The Rule and Its Implications
The Colorado Air Quality Control Commission, during a rulemaking hearing, granted significant concessions to 18 major industries. These include notable names such as the Molson Coors brewery in Golden, beef producer JBS Swift, Leprino Foods in Greeley, and the Suncor Energy refinery in Commerce City.
The divide between environmental advocates and industry representatives was evident during the hearing. Environmentalists argue that state laws should not be compromised and industries must adhere to the set emissions standards. In contrast, industry representatives believe the new regulations are too aggressive and could potentially drive businesses out of the state to regions with less stringent environmental guidelines.
The Environmental Justice Act’s Role
The Environmental Justice Act mandates a 20% reduction in emissions from the industrial sector by 2030, using 2015 levels as a benchmark. According to state enforcement officials, the industries affected by this rule have already achieved a 12% reduction since 2015. This is just 1% shy of the 13% greenhouse gas emissions limit set for 2024.
However, industry representatives have voiced concerns about the feasibility of meeting future reduction standards. They have proposed a “cap and trade” system, allowing companies that fail to meet the standards to purchase credits from those that exceed them. Another suggestion from the industry was the establishment of a state-administered climate mitigation fund. This fund would allow non-compliant industries to contribute to emissions reduction programs in communities disproportionately polluted. The commission has adopted this latter proposal.
Environmental Groups’ Response
Environmental advocates have expressed significant concerns about these concessions. They argue that permitting companies to continue their polluting activities while financially contributing to mitigation efforts elsewhere does not address the pollution issues faced by communities surrounding these facilities.
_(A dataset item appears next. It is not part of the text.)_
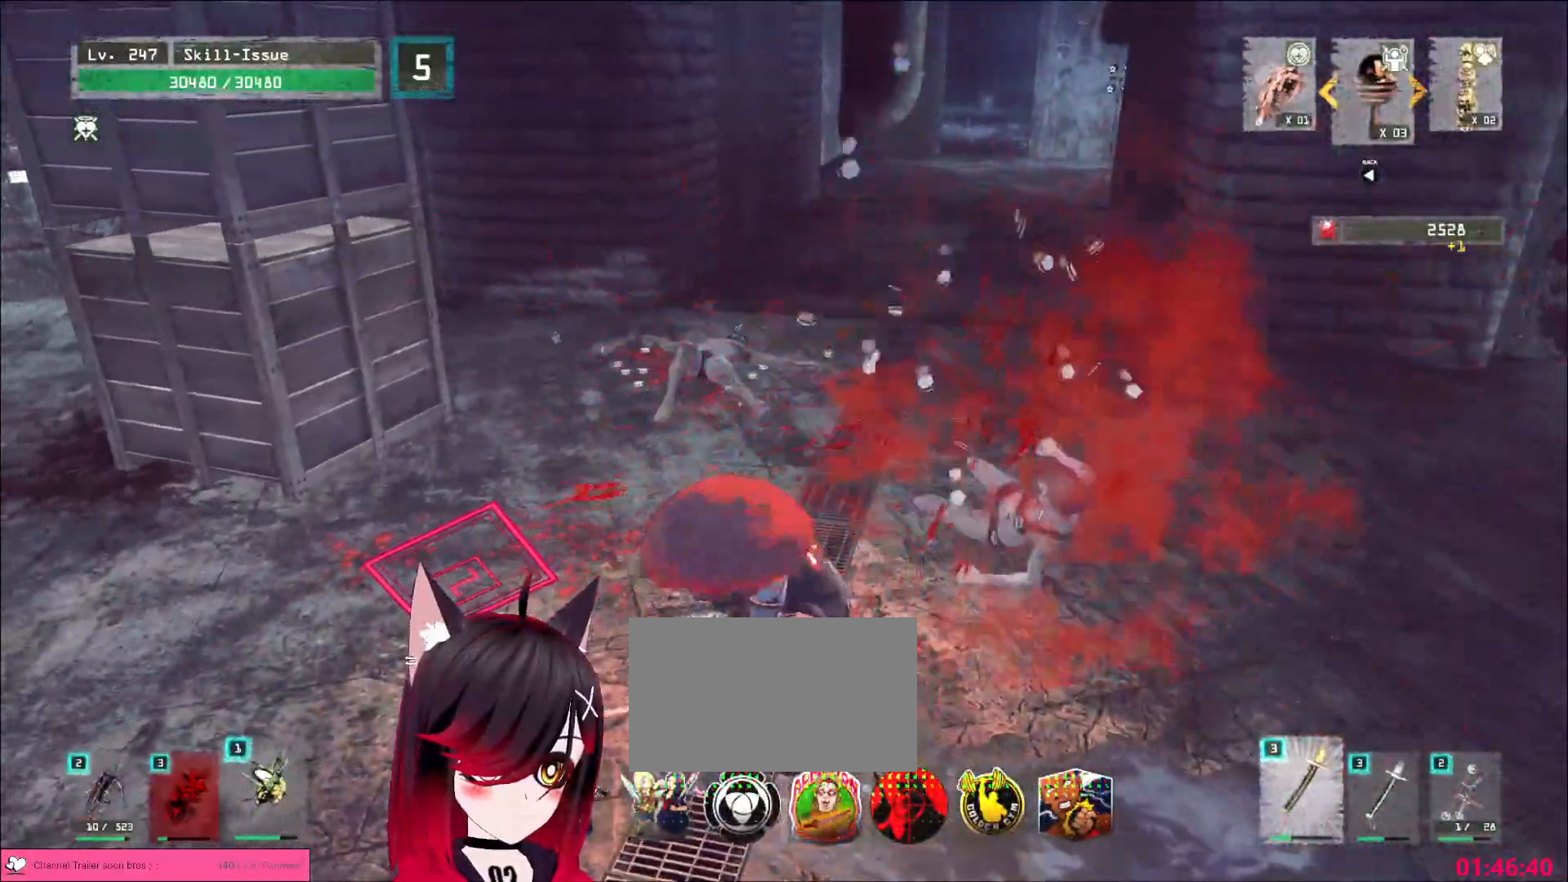
{"keys": ["d", "w"], "mouse": [], "events": [[267, "d", "down"]]}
Ean Thomas Tafoya, Colorado state director for GreenLatinos, expressed his frustration: “It is maddening to see the efforts to pass the Environmental Justice Act turn into an unjust rule filled with polluters’ requests.” He criticized the idea of allowing facilities to essentially “pay to pollute” rather than taking direct action to reduce their emissions.
John Jacus, an environmental law attorney representing several affected companies, countered this by highlighting the challenges of meeting the 2024 deadline. He emphasized the potential economic repercussions if companies were to leave Colorado due to stringent regulations.
Meghan Dollar, senior vice president for government affairs, mentioned that the Colorado Chamber of Commerce has been actively involved in this issue. She believes that the AQCC has tried to achieve long-term emission reductions while ensuring companies can comply.
However, environmental organizations remain unsatisfied. Olga Gonzalez, executive director of Cultivando, expressed disappointment, stating that the rule does little to address immediate air pollution concerns. Ian Coghill, senior attorney with Earthjustice’s Rocky Mountain Office, also emphasized that the rule fails to reduce pollution in communities most affected by industrial facilities adequately.
Conclusion
The debate surrounding the new industrial emissions regulation underscores the challenges of balancing economic interests with environmental concerns. As Colorado grapples with this issue, it serves as a reminder of the broader challenges faced by societies worldwide in addressing climate change and environmental justice.